Your instructions:
Reproduce each record exactly, but exclude every picture.

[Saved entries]
'''

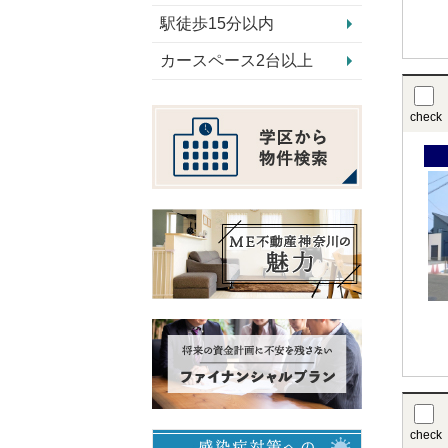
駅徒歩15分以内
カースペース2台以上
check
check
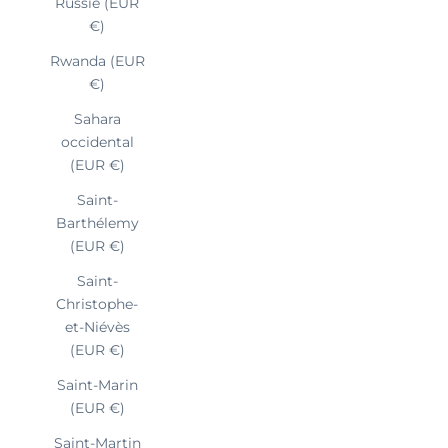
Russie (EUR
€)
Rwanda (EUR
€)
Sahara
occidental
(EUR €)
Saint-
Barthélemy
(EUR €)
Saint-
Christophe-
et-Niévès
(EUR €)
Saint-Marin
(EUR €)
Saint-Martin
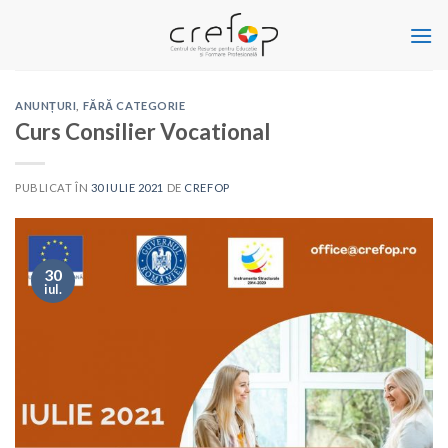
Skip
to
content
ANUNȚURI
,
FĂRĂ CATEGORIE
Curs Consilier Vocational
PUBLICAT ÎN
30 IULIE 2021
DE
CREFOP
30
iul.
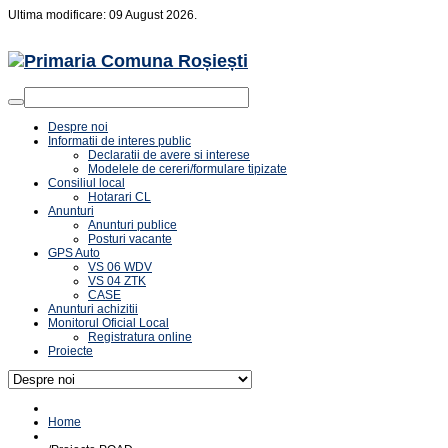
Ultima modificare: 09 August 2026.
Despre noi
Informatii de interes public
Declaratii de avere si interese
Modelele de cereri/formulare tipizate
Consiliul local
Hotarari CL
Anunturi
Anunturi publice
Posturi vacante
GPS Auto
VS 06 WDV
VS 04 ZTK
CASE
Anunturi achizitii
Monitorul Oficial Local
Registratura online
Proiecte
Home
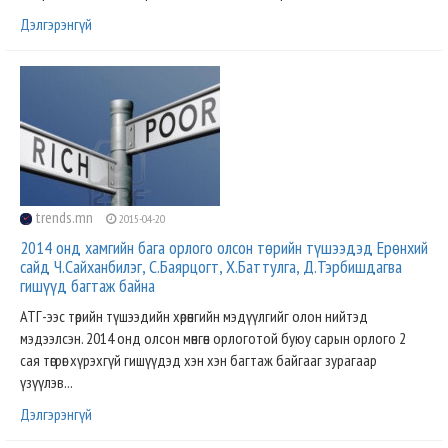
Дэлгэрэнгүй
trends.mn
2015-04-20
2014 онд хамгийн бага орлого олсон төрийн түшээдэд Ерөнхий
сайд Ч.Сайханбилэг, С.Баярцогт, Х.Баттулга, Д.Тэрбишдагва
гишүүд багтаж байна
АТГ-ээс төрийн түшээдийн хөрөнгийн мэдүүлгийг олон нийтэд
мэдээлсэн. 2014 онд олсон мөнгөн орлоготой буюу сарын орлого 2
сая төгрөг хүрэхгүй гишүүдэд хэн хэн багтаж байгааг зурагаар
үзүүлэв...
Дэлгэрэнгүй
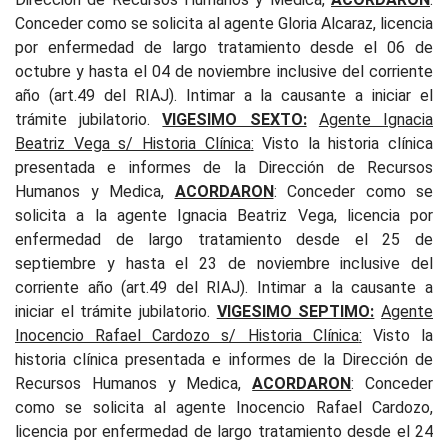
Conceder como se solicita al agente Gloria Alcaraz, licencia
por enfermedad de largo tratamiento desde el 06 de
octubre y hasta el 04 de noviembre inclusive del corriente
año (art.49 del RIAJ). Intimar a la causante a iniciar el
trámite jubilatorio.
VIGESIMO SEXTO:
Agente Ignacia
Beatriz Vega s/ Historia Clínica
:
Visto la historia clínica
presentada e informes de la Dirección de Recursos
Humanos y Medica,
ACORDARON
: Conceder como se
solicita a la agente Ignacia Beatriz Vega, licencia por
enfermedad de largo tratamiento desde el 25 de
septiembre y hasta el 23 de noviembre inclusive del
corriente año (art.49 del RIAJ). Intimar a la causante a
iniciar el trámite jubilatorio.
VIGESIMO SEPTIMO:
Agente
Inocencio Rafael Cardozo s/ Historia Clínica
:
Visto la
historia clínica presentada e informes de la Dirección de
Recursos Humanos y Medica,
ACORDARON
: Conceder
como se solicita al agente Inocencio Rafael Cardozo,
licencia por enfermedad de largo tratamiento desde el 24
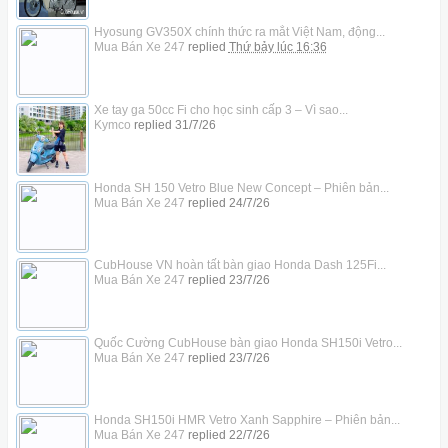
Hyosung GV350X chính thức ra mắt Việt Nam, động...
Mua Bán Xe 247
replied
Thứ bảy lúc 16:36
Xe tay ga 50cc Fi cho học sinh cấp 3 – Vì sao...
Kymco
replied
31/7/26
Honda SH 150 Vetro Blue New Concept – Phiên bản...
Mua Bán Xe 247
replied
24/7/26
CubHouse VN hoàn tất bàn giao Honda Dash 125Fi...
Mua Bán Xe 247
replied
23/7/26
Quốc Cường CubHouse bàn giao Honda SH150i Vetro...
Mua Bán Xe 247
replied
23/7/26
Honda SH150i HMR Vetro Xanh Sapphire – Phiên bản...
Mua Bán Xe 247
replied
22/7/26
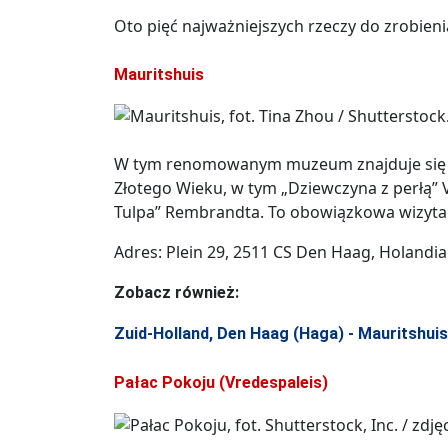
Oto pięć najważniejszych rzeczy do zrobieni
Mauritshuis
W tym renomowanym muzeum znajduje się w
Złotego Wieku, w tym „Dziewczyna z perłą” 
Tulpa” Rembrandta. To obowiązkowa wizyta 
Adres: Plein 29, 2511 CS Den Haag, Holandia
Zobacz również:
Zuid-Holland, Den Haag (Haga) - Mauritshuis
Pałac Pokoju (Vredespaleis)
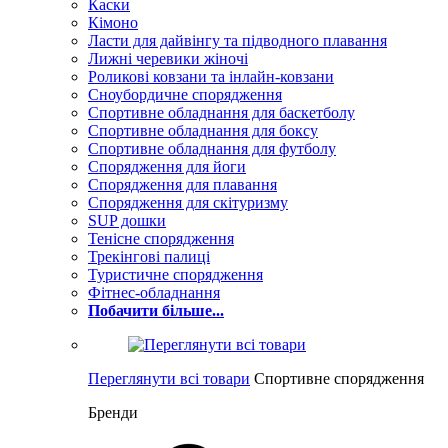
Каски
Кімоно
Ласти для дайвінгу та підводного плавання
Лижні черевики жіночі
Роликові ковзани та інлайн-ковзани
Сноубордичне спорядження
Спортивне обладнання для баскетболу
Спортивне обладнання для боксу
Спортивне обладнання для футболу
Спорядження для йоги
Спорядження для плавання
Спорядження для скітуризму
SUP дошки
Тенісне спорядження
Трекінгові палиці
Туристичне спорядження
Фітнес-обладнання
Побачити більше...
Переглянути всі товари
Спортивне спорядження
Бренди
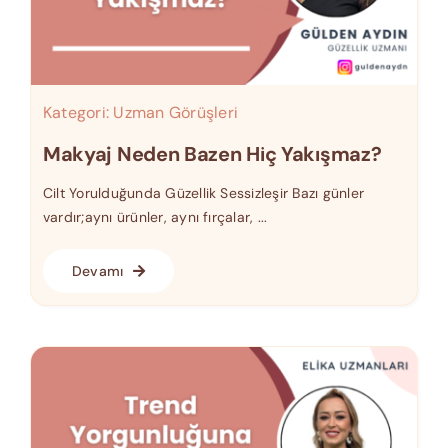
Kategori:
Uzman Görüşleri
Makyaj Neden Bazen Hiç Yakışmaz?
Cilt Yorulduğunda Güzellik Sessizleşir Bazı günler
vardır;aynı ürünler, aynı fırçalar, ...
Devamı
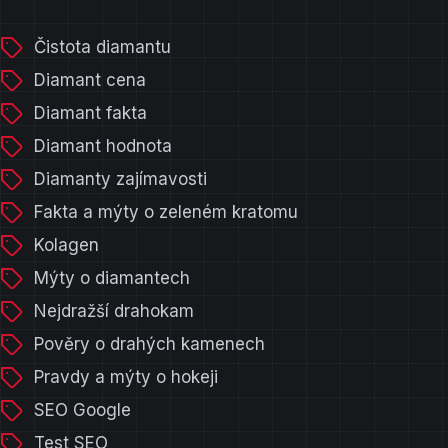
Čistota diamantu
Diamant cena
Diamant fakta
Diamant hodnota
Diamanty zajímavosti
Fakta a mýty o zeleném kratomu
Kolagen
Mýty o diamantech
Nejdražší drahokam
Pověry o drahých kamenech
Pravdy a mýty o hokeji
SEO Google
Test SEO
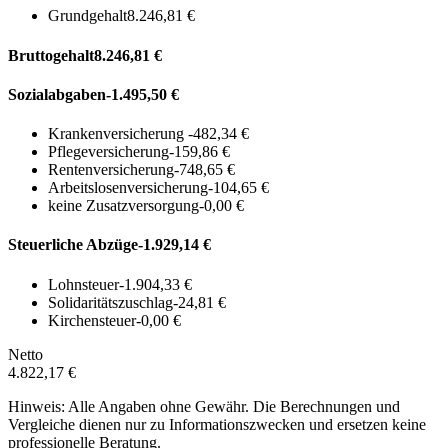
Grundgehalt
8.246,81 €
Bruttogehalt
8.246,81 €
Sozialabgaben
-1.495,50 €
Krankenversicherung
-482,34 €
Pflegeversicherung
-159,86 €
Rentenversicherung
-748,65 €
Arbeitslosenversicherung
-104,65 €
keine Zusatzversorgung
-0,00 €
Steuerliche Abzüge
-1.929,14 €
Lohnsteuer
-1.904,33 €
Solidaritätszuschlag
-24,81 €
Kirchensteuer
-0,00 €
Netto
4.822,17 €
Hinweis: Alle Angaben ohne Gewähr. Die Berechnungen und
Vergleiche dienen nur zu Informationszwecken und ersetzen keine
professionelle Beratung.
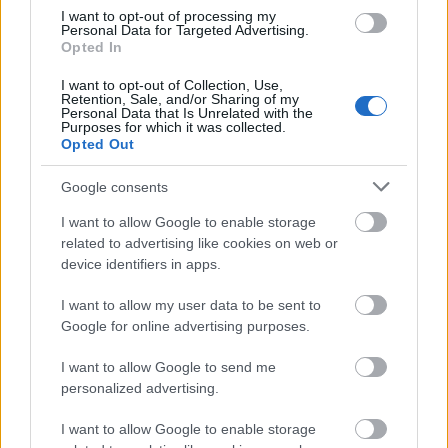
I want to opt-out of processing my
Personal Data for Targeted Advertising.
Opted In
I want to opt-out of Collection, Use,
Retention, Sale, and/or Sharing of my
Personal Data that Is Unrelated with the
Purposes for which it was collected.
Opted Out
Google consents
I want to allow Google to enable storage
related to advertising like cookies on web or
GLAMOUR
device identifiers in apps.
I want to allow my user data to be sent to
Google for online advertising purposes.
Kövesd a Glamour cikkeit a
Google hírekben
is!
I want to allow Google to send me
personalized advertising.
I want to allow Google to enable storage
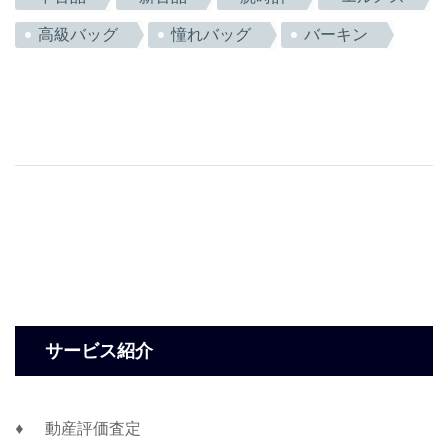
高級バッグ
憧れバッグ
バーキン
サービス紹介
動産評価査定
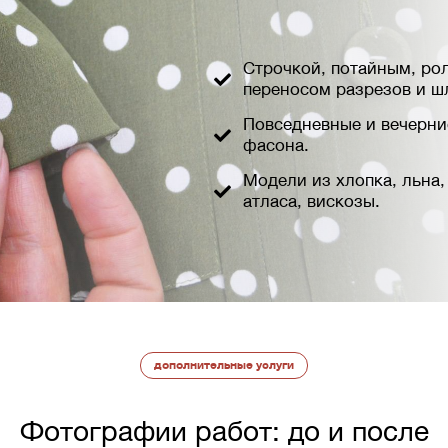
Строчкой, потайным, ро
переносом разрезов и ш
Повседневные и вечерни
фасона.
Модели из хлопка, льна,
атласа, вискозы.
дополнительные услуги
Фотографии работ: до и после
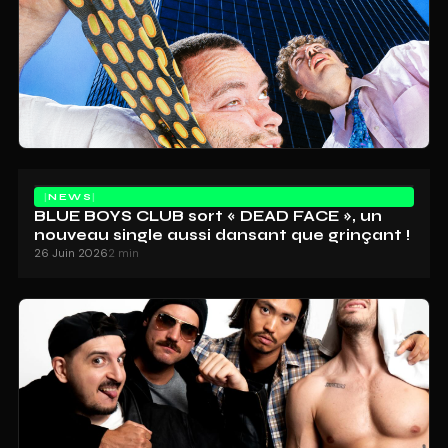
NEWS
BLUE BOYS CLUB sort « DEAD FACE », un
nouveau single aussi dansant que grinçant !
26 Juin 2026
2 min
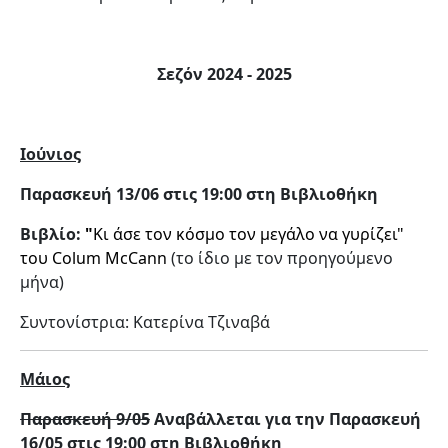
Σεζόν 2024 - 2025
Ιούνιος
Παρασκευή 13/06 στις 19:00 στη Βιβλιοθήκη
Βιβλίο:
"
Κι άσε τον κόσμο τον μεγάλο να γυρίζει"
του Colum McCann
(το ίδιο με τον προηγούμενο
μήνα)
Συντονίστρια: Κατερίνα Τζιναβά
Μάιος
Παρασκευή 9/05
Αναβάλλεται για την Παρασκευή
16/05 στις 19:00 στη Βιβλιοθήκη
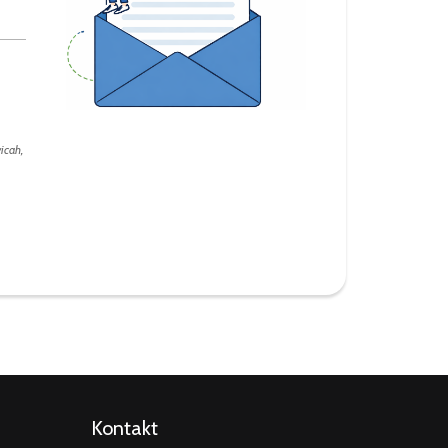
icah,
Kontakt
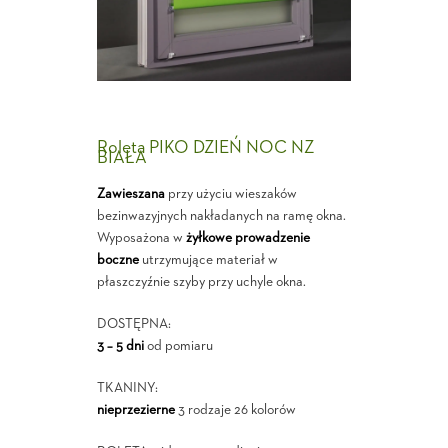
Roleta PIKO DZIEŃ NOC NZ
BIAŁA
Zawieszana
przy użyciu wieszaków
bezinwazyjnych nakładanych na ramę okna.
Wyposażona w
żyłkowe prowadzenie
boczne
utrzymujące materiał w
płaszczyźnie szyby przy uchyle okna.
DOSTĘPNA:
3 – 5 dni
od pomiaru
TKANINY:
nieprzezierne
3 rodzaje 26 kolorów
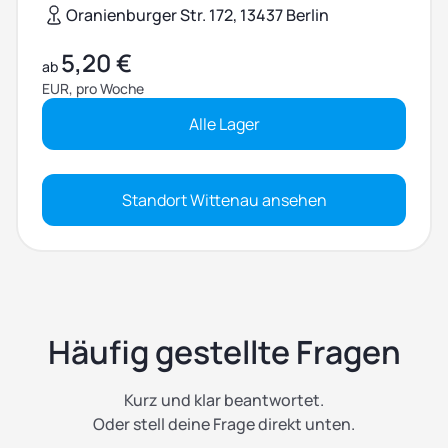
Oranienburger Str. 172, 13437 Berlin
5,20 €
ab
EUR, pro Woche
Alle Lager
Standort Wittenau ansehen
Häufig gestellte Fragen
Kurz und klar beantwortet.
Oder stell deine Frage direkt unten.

'''

Your response:
駅徒歩15分以内
カースペース2台以上
check
check
Russie (EUR
€)
Rwanda (EUR
€)
Sahara
occidental
(EUR €)
Saint-
Barthélemy
(EUR €)
Saint-
Christophe-
et-Niévès
(EUR €)
Saint-Marin
(EUR €)
Saint-Martin
Skip
to
content
ANUNȚURI
,
FĂRĂ CATEGORIE
Curs Consilier Vocational
PUBLICAT ÎN
30 IULIE 2021
DE
CREFOP
30
iul.
Ultima modificare: 09 August 2026.
Despre noi
Informatii de interes public
Declaratii de avere si interese
Modelele de cereri/formulare tipizate
Consiliul local
Hotarari CL
Anunturi
Anunturi publice
Posturi vacante
GPS Auto
VS 06 WDV
VS 04 ZTK
CASE
Anunturi achizitii
Monitorul Oficial Local
Registratura online
Proiecte
Home
Дэлгэрэнгүй
trends.mn
2015-04-20
2014 онд хамгийн бага орлого олсон төрийн түшээдэд Ерөнхий
сайд Ч.Сайханбилэг, С.Баярцогт, Х.Баттулга, Д.Тэрбишдагва
гишүүд багтаж байна
АТГ-ээс төрийн түшээдийн хөрөнгийн мэдүүлгийг олон нийтэд
мэдээлсэн. 2014 онд олсон мөнгөн орлоготой буюу сарын орлого 2
сая төгрөг хүрэхгүй гишүүдэд хэн хэн багтаж байгааг зурагаар
үзүүлэв...
Дэлгэрэнгүй
Conceder como se solicita al agente Gloria Alcaraz, licencia
por enfermedad de largo tratamiento desde el 06 de
octubre y hasta el 04 de noviembre inclusive del corriente
año (art.49 del RIAJ). Intimar a la causante a iniciar el
trámite jubilatorio.
VIGESIMO SEXTO:
Agente Ignacia
Beatriz Vega s/ Historia Clínica
:
Visto la historia clínica
presentada e informes de la Dirección de Recursos
Humanos y Medica,
ACORDARON
: Conceder como se
solicita a la agente Ignacia Beatriz Vega, licencia por
enfermedad de largo tratamiento desde el 25 de
septiembre y hasta el 23 de noviembre inclusive del
corriente año (art.49 del RIAJ). Intimar a la causante a
iniciar el trámite jubilatorio.
VIGESIMO SEPTIMO:
Agente
Inocencio Rafael Cardozo s/ Historia Clínica
:
Visto la
historia clínica presentada e informes de la Dirección de
Recursos Humanos y Medica,
ACORDARON
: Conceder
como se solicita al agente Inocencio Rafael Cardozo,
licencia por enfermedad de largo tratamiento desde el 24
Hyosung GV350X chính thức ra mắt Việt Nam, động...
Mua Bán Xe 247
replied
Thứ bảy lúc 16:36
Xe tay ga 50cc Fi cho học sinh cấp 3 – Vì sao...
Kymco
replied
31/7/26
Honda SH 150 Vetro Blue New Concept – Phiên bản...
Mua Bán Xe 247
replied
24/7/26
CubHouse VN hoàn tất bàn giao Honda Dash 125Fi...
Mua Bán Xe 247
replied
23/7/26
Quốc Cường CubHouse bàn giao Honda SH150i Vetro...
Mua Bán Xe 247
replied
23/7/26
Honda SH150i HMR Vetro Xanh Sapphire – Phiên bản...
Mua Bán Xe 247
replied
22/7/26
Oto pięć najważniejszych rzeczy do zrobieni
Mauritshuis
W tym renomowanym muzeum znajduje się w
Złotego Wieku, w tym „Dziewczyna z perłą” 
Tulpa” Rembrandta. To obowiązkowa wizyta 
Adres: Plein 29, 2511 CS Den Haag, Holandia
Zobacz również:
Zuid-Holland, Den Haag (Haga) - Mauritshuis
Pałac Pokoju (Vredespaleis)
Каски
Кімоно
Ласти для дайвінгу та підводного плавання
Лижні черевики жіночі
Роликові ковзани та інлайн-ковзани
Сноубордичне спорядження
Спортивне обладнання для баскетболу
Спортивне обладнання для боксу
Спортивне обладнання для футболу
Спорядження для йоги
Спорядження для плавання
Спорядження для скітуризму
SUP дошки
Тенісне спорядження
Трекінгові палиці
Туристичне спорядження
Фітнес-обладнання
Побачити більше...
Переглянути всі товари
Спортивне спорядження
Бренди
Kategori:
Uzman Görüşleri
Makyaj Neden Bazen Hiç Yakışmaz?
Cilt Yorulduğunda Güzellik Sessizleşir Bazı günler
vardır;aynı ürünler, aynı fırçalar, ...
Devamı
Čistota diamantu
Diamant cena
Diamant fakta
Diamant hodnota
Diamanty zajímavosti
Fakta a mýty o zeleném kratomu
Kolagen
Mýty o diamantech
Nejdražší drahokam
Pověry o drahých kamenech
Pravdy a mýty o hokeji
SEO Google
Test SEO
Grundgehalt
8.246,81 €
Bruttogehalt
8.246,81 €
Sozialabgaben
-1.495,50 €
Krankenversicherung
-482,34 €
Pflegeversicherung
-159,86 €
Rentenversicherung
-748,65 €
Arbeitslosenversicherung
-104,65 €
keine Zusatzversorgung
-0,00 €
Steuerliche Abzüge
-1.929,14 €
Lohnsteuer
-1.904,33 €
Solidaritätszuschlag
-24,81 €
Kirchensteuer
-0,00 €
Netto
4.822,17 €
Hinweis: Alle Angaben ohne Gewähr. Die Berechnungen und
Vergleiche dienen nur zu Informationszwecken und ersetzen keine
professionelle Beratung.
I want to opt-out of processing my
Personal Data for Targeted Advertising.
Opted In
I want to opt-out of Collection, Use,
Retention, Sale, and/or Sharing of my
Personal Data that Is Unrelated with the
Purposes for which it was collected.
Opted Out
Google consents
I want to allow Google to enable storage
related to advertising like cookies on web or
GLAMOUR
device identifiers in apps.
I want to allow my user data to be sent to
Google for online advertising purposes.
Kövesd a Glamour cikkeit a
Google hírekben
is!
I want to allow Google to send me
personalized advertising.
I want to allow Google to enable storage
高級バッグ
憧れバッグ
バーキン
サービス紹介
動産評価査定
Строчкой, потайным, ро
переносом разрезов и ш
Повседневные и вечерни
фасона.
Модели из хлопка, льна,
атласа, вискозы.
дополнительные услуги
Фотографии работ: до и после
NEWS
BLUE BOYS CLUB sort « DEAD FACE », un
nouveau single aussi dansant que grinçant !
26 Juin 2026
2 min
Σεζόν 2024 - 2025
Ιούνιος
Παρασκευή 13/06 στις 19:00 στη Βιβλιοθήκη
Βιβλίο:
"
Κι άσε τον κόσμο τον μεγάλο να γυρίζει"
του Colum McCann
(το ίδιο με τον προηγούμενο
μήνα)
Συντονίστρια: Κατερίνα Τζιναβά
Μάιος
Παρασκευή 9/05
Αναβάλλεται για την Παρασκευή
16/05 στις 19:00 στη Βιβλιοθήκη
icah,
Kontakt
Roleta PIKO DZIEŃ NOC NZ
BIAŁA
Zawieszana
przy użyciu wieszaków
bezinwazyjnych nakładanych na ramę okna.
Wyposażona w
żyłkowe prowadzenie
boczne
utrzymujące materiał w
płaszczyźnie szyby przy uchyle okna.
DOSTĘPNA:
3 – 5 dni
od pomiaru
TKANINY:
nieprzezierne
3 rodzaje 26 kolorów
Oranienburger Str. 172, 13437 Berlin
5,20 €
ab
EUR, pro Woche
Alle Lager
Standort Wittenau ansehen
Häufig gestellte Fragen
Kurz und klar beantwortet.
Oder stell deine Frage direkt unten.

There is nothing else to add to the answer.